Ryan: Supplemental Expected on Hill Soon, Hopes for Quick Action

By Jonathan Nicholson

House Speaker Paul Ryan (R-Wis.) is hoping for quick action on a supplemental spending bill—to fund a border wall and provide more money to the Pentagon—that he expects to be sent to Capitol Hill in the first quarter of the year.

“We anticipate a supplemental coming from the administration on defense and the border,” Ryan said at an interview appearance Jan. 27 sponsored by Politico. He said one holdup is that President Donald Trump’s nominee to head up the White House’s Office of Management and Budget, Rep. Mick Mulvaney (R-S.C.), has yet to be confirmed by the Senate.

“Mulvaney has to get in office and then has to start working on it, so I’m hoping sooner rather than later,” Ryan said. “I’m hoping within the first quarter we can get this done. But again, it’s getting them up and running so that they can send us the supplemental. But this is something we want to get on right away.”

April 28, Sept. 30

Ryan said Republicans are unified on a “200-day agenda” that includes overhauling the health-care and tax systems, with the aim of finishing work on both items before Congress’s traditional August break.

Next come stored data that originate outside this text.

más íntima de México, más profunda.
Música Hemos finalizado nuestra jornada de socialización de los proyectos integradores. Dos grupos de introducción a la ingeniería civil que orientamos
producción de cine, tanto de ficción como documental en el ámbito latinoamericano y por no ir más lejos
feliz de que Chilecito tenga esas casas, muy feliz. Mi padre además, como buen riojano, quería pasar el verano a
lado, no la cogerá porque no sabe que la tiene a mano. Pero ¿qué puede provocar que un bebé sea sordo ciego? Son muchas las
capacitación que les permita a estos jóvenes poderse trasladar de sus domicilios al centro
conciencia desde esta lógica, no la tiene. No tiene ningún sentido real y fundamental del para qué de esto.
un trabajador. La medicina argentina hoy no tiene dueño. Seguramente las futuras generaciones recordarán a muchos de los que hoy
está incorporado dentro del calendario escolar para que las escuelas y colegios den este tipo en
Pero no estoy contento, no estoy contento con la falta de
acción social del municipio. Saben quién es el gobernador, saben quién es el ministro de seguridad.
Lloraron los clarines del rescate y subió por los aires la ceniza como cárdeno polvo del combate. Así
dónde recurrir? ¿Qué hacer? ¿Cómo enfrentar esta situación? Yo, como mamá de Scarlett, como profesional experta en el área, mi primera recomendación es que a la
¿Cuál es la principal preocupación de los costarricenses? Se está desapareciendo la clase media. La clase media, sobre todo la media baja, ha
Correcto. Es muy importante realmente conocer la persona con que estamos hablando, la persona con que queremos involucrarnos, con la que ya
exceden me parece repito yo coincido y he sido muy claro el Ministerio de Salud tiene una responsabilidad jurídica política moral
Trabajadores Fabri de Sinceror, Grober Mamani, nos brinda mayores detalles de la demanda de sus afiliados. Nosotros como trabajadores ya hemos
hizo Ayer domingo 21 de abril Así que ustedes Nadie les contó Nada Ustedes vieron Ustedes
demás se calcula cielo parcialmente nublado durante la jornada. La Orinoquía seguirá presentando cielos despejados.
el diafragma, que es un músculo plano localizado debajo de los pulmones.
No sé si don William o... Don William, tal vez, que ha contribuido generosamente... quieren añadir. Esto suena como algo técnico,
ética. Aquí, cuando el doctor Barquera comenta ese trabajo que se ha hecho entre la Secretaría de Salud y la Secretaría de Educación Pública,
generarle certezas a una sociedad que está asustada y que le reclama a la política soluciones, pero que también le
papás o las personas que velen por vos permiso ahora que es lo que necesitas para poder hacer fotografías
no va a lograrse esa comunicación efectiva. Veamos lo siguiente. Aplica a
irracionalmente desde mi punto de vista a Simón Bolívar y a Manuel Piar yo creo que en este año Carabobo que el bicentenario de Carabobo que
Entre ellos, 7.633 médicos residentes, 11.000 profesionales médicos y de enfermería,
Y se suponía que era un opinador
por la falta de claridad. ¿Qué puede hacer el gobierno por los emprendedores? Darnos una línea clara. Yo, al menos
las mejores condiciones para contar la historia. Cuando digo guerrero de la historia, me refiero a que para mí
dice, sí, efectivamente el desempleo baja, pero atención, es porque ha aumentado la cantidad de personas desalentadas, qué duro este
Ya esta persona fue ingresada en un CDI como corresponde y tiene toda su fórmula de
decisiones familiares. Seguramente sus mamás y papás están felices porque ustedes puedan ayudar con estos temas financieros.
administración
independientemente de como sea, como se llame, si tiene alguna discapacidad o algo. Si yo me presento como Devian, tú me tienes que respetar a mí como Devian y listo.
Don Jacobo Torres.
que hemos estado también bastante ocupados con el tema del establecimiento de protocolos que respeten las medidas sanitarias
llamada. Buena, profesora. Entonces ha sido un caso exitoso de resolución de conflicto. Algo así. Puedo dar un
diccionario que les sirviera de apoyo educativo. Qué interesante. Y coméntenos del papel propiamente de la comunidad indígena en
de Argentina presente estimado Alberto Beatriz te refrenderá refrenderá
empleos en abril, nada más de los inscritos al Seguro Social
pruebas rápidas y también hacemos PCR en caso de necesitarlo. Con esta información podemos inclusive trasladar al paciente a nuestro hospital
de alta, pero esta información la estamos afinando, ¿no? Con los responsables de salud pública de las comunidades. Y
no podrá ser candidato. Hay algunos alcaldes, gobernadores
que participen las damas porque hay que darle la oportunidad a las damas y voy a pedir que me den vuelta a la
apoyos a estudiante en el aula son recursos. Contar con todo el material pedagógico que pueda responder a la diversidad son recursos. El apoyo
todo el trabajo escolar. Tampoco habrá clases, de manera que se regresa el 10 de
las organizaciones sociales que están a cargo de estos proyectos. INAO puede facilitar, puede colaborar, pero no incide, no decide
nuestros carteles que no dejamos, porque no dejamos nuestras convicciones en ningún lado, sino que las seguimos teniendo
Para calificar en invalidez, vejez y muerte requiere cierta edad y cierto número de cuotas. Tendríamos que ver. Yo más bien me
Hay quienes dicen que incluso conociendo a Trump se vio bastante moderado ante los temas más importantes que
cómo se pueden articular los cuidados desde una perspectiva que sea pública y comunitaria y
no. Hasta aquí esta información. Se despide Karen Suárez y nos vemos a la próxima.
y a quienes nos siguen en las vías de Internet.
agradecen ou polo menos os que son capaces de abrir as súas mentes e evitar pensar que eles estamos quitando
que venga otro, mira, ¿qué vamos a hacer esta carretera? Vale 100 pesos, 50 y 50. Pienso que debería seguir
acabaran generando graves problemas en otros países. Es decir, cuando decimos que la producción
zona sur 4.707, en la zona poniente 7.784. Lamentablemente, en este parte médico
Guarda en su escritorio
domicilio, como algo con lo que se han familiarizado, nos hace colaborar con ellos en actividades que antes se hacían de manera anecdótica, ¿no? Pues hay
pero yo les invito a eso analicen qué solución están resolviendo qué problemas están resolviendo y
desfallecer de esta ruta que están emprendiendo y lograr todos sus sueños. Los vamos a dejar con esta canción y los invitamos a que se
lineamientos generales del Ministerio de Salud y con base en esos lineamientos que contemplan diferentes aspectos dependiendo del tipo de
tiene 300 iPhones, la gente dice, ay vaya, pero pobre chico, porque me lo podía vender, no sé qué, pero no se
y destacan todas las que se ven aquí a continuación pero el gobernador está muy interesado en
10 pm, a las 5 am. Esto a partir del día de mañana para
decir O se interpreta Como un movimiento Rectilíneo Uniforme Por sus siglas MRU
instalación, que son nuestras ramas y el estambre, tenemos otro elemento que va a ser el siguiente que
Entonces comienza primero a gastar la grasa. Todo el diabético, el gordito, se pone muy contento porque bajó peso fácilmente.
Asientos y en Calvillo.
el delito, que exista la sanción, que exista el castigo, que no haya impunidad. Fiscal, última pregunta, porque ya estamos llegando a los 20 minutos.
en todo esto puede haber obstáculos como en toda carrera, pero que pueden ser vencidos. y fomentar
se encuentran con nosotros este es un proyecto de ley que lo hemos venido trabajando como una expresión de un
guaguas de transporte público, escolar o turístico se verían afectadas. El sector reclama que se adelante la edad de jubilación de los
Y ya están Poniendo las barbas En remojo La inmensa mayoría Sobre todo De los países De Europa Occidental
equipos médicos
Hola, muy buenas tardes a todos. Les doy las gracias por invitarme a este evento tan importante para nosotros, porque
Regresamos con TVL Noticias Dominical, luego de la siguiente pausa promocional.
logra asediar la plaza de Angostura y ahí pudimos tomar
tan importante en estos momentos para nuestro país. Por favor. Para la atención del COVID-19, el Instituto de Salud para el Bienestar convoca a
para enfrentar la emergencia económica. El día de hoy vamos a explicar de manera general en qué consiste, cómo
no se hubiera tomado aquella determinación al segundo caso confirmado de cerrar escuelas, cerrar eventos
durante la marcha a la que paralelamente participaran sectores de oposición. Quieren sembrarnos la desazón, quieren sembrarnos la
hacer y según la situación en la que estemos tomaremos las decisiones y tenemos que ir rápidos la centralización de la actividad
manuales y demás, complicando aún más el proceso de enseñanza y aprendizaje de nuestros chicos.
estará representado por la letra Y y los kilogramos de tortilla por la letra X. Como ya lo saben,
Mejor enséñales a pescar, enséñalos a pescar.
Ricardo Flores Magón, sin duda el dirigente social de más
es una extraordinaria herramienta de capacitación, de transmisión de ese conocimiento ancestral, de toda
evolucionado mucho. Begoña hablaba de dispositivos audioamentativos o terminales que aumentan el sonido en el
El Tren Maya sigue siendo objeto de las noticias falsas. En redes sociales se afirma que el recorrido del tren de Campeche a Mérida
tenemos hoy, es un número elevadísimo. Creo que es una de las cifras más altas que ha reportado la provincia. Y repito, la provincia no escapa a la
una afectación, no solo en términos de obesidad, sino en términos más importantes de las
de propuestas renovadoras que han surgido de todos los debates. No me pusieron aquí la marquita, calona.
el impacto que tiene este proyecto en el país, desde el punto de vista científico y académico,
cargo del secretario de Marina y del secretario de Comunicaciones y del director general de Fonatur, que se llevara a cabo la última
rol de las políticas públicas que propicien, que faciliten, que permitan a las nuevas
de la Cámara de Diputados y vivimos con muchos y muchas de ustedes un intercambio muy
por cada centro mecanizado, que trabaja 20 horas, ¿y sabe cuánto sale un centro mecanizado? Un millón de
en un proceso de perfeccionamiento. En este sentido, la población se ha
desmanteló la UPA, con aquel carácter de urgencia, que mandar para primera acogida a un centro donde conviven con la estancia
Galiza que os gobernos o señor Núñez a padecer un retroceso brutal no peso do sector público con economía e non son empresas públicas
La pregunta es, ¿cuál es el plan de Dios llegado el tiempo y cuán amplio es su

Ryan cited April 28, the date the current temporary government funding law expires, and Sept. 30, the deadline by which fiscal year 2018 appropriations must be completed or the government shuts down the next day, as two concrete dates circled on lawmakers’ calendars.

How Republicans plan to wrap up the current year’s funding cycle by April 28 remains unclear. Some had wanted to negotiate an omnibus wrap-up funding bill after the presidential election in 2016 to ease the legislative logjam early in 2017, but instead, Republicans and the then-Democratic White House bargained to a continuing resolution into April.

Non-Defense CR?

Rep. Adam Kinzinger (R-Ill.) said he thought most government agencies would end up being funded by another temporary funding bill through Sept. 30.

“I think what you’re going to see in the next kind of month is getting the defense approps done for the rest of the year. And we’ll probably CR the rest, to be honest with you,” Kinzinger said.

But Rep. Tom Cole (R-Okla.), who heads up the House Appropriations subcommittee overseeing the Labor and Health and Human Services departments, said Republicans should instead finish up the omnibus he had hoped to see in December. Cole said his colleagues should realize the constraints negotiated in the current CR will now apply to their own party’s policy makers at the various federal agencies if they extend it.

“I don’t think that’s an acceptable thing, and I don’t think that’s what we’re going to do,” he said.